* TASK TO CARRY OUT: Your response should contain every record below, copied exactly.
[EXERCISE DATA — start]
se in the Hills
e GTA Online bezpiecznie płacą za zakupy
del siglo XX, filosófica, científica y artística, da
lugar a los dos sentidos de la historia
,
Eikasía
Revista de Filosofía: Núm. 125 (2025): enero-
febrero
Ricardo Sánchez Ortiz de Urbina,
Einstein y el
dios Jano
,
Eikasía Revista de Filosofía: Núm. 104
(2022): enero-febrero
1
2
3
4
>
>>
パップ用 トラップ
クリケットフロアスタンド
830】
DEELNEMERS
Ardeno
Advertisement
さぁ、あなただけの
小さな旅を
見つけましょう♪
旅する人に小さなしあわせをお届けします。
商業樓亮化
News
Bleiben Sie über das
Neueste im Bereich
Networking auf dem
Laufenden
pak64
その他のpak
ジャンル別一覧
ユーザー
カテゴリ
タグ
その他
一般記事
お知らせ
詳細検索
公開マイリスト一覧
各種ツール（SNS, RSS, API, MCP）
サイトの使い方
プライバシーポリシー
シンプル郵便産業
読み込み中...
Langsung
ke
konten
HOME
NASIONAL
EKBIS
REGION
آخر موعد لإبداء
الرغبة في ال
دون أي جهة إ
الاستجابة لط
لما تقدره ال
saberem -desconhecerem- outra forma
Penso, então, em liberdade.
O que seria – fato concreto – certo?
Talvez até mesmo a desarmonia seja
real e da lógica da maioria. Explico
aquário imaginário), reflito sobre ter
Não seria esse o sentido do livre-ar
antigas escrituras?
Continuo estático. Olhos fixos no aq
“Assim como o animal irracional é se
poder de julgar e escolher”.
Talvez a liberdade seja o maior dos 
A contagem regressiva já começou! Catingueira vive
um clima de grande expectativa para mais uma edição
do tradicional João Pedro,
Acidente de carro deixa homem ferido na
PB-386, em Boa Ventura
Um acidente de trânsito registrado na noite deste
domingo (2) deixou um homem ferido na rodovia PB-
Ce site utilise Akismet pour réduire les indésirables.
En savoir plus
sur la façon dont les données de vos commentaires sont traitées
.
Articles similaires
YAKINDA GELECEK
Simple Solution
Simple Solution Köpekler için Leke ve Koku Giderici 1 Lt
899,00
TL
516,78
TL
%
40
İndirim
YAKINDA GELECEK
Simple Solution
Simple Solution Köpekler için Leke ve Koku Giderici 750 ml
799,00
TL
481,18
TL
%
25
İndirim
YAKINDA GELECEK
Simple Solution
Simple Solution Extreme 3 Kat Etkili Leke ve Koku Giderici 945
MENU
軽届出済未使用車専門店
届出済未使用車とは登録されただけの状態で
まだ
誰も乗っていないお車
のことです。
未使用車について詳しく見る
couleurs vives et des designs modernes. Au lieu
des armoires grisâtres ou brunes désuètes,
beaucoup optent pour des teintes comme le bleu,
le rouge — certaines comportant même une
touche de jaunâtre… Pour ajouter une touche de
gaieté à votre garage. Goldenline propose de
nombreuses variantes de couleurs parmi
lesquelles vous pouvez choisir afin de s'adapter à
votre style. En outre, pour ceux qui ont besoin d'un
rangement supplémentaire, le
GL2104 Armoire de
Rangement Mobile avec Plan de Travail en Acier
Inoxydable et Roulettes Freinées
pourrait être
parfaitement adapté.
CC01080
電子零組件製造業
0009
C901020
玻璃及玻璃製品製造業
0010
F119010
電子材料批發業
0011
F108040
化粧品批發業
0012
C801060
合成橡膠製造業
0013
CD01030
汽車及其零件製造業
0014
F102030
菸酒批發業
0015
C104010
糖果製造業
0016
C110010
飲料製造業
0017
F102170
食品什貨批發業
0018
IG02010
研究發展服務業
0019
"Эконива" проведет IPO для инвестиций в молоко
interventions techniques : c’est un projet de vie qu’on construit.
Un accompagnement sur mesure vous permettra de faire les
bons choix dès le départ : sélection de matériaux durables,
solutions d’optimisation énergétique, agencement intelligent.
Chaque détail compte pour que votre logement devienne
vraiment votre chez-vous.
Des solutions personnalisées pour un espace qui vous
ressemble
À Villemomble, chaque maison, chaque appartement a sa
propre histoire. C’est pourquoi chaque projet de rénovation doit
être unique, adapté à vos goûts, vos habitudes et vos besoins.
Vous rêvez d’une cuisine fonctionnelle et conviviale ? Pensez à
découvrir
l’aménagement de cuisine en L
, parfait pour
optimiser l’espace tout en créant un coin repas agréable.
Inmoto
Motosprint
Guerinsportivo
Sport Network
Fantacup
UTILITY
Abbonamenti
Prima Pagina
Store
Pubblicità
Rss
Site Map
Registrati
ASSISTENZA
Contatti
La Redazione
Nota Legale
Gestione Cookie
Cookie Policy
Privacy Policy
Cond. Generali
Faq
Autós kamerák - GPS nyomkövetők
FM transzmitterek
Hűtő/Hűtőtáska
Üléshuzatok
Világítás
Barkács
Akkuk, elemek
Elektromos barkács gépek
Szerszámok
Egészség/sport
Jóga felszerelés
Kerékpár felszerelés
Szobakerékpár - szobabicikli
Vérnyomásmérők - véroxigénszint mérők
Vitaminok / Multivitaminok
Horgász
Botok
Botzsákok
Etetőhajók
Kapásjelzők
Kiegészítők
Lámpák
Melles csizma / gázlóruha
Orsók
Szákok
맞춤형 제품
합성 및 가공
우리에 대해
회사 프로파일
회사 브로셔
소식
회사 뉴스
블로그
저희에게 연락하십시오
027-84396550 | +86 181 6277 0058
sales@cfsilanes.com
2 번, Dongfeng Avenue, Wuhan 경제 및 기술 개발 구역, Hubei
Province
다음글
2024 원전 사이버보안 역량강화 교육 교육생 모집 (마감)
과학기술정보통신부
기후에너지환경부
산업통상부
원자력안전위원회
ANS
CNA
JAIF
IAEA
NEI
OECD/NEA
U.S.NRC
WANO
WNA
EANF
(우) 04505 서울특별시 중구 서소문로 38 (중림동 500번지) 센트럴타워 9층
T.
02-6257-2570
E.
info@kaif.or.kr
[EXERCISE DATA — finish]
* TASK SOLUTION:
se in the Hills
e GTA Online bezpiecznie płacą za zakupy
del siglo XX, filosófica, científica y artística, da
lugar a los dos sentidos de la historia
,
Eikasía
Revista de Filosofía: Núm. 125 (2025): enero-
febrero
Ricardo Sánchez Ortiz de Urbina,
Einstein y el
dios Jano
,
Eikasía Revista de Filosofía: Núm. 104
(2022): enero-febrero
1
2
3
4
>
>>
パップ用 トラップ
クリケットフロアスタンド
830】
DEELNEMERS
Ardeno
Advertisement
さぁ、あなただけの
小さな旅を
見つけましょう♪
旅する人に小さなしあわせをお届けします。
商業樓亮化
News
Bleiben Sie über das
Neueste im Bereich
Networking auf dem
Laufenden
pak64
その他のpak
ジャンル別一覧
ユーザー
カテゴリ
タグ
その他
一般記事
お知らせ
詳細検索
公開マイリスト一覧
各種ツール（SNS, RSS, API, MCP）
サイトの使い方
プライバシーポリシー
シンプル郵便産業
読み込み中...
Langsung
ke
konten
HOME
NASIONAL
EKBIS
REGION
آخر موعد لإبداء
الرغبة في ال
دون أي جهة إ
الاستجابة لط
لما تقدره ال
saberem -desconhecerem- outra forma
Penso, então, em liberdade.
O que seria – fato concreto – certo?
Talvez até mesmo a desarmonia seja
real e da lógica da maioria. Explico
aquário imaginário), reflito sobre ter
Não seria esse o sentido do livre-ar
antigas escrituras?
Continuo estático. Olhos fixos no aq
“Assim como o animal irracional é se
poder de julgar e escolher”.
Talvez a liberdade seja o maior dos 
A contagem regressiva já começou! Catingueira vive
um clima de grande expectativa para mais uma edição
do tradicional João Pedro,
Acidente de carro deixa homem ferido na
PB-386, em Boa Ventura
Um acidente de trânsito registrado na noite deste
domingo (2) deixou um homem ferido na rodovia PB-
Ce site utilise Akismet pour réduire les indésirables.
En savoir plus
sur la façon dont les données de vos commentaires sont traitées
.
Articles similaires
YAKINDA GELECEK
Simple Solution
Simple Solution Köpekler için Leke ve Koku Giderici 1 Lt
899,00
TL
516,78
TL
%
40
İndirim
YAKINDA GELECEK
Simple Solution
Simple Solution Köpekler için Leke ve Koku Giderici 750 ml
799,00
TL
481,18
TL
%
25
İndirim
YAKINDA GELECEK
Simple Solution
Simple Solution Extreme 3 Kat Etkili Leke ve Koku Giderici 945
MENU
軽届出済未使用車専門店
届出済未使用車とは登録されただけの状態で
まだ
誰も乗っていないお車
のことです。
未使用車について詳しく見る
couleurs vives et des designs modernes. Au lieu
des armoires grisâtres ou brunes désuètes,
beaucoup optent pour des teintes comme le bleu,
le rouge — certaines comportant même une
touche de jaunâtre… Pour ajouter une touche de
gaieté à votre garage. Goldenline propose de
nombreuses variantes de couleurs parmi
lesquelles vous pouvez choisir afin de s'adapter à
votre style. En outre, pour ceux qui ont besoin d'un
rangement supplémentaire, le
GL2104 Armoire de
Rangement Mobile avec Plan de Travail en Acier
Inoxydable et Roulettes Freinées
pourrait être
parfaitement adapté.
CC01080
電子零組件製造業
0009
C901020
玻璃及玻璃製品製造業
0010
F119010
電子材料批發業
0011
F108040
化粧品批發業
0012
C801060
合成橡膠製造業
0013
CD01030
汽車及其零件製造業
0014
F102030
菸酒批發業
0015
C104010
糖果製造業
0016
C110010
飲料製造業
0017
F102170
食品什貨批發業
0018
IG02010
研究發展服務業
0019
"Эконива" проведет IPO для инвестиций в молоко
interventions techniques : c’est un projet de vie qu’on construit.
Un accompagnement sur mesure vous permettra de faire les
bons choix dès le départ : sélection de matériaux durables,
solutions d’optimisation énergétique, agencement intelligent.
Chaque détail compte pour que votre logement devienne
vraiment votre chez-vous.
Des solutions personnalisées pour un espace qui vous
ressemble
À Villemomble, chaque maison, chaque appartement a sa
propre histoire. C’est pourquoi chaque projet de rénovation doit
être unique, adapté à vos goûts, vos habitudes et vos besoins.
Vous rêvez d’une cuisine fonctionnelle et conviviale ? Pensez à
découvrir
l’aménagement de cuisine en L
, parfait pour
optimiser l’espace tout en créant un coin repas agréable.
Inmoto
Motosprint
Guerinsportivo
Sport Network
Fantacup
UTILITY
Abbonamenti
Prima Pagina
Store
Pubblicità
Rss
Site Map
Registrati
ASSISTENZA
Contatti
La Redazione
Nota Legale
Gestione Cookie
Cookie Policy
Privacy Policy
Cond. Generali
Faq
Autós kamerák - GPS nyomkövetők
FM transzmitterek
Hűtő/Hűtőtáska
Üléshuzatok
Világítás
Barkács
Akkuk, elemek
Elektromos barkács gépek
Szerszámok
Egészség/sport
Jóga felszerelés
Kerékpár felszerelés
Szobakerékpár - szobabicikli
Vérnyomásmérők - véroxigénszint mérők
Vitaminok / Multivitaminok
Horgász
Botok
Botzsákok
Etetőhajók
Kapásjelzők
Kiegészítők
Lámpák
Melles csizma / gázlóruha
Orsók
Szákok
맞춤형 제품
합성 및 가공
우리에 대해
회사 프로파일
회사 브로셔
소식
회사 뉴스
블로그
저희에게 연락하십시오
027-84396550 | +86 181 6277 0058
sales@cfsilanes.com
2 번, Dongfeng Avenue, Wuhan 경제 및 기술 개발 구역, Hubei
Province
다음글
2024 원전 사이버보안 역량강화 교육 교육생 모집 (마감)
과학기술정보통신부
기후에너지환경부
산업통상부
원자력안전위원회
ANS
CNA
JAIF
IAEA
NEI
OECD/NEA
U.S.NRC
WANO
WNA
EANF
(우) 04505 서울특별시 중구 서소문로 38 (중림동 500번지) 센트럴타워 9층
T.
02-6257-2570
E.
info@kaif.or.kr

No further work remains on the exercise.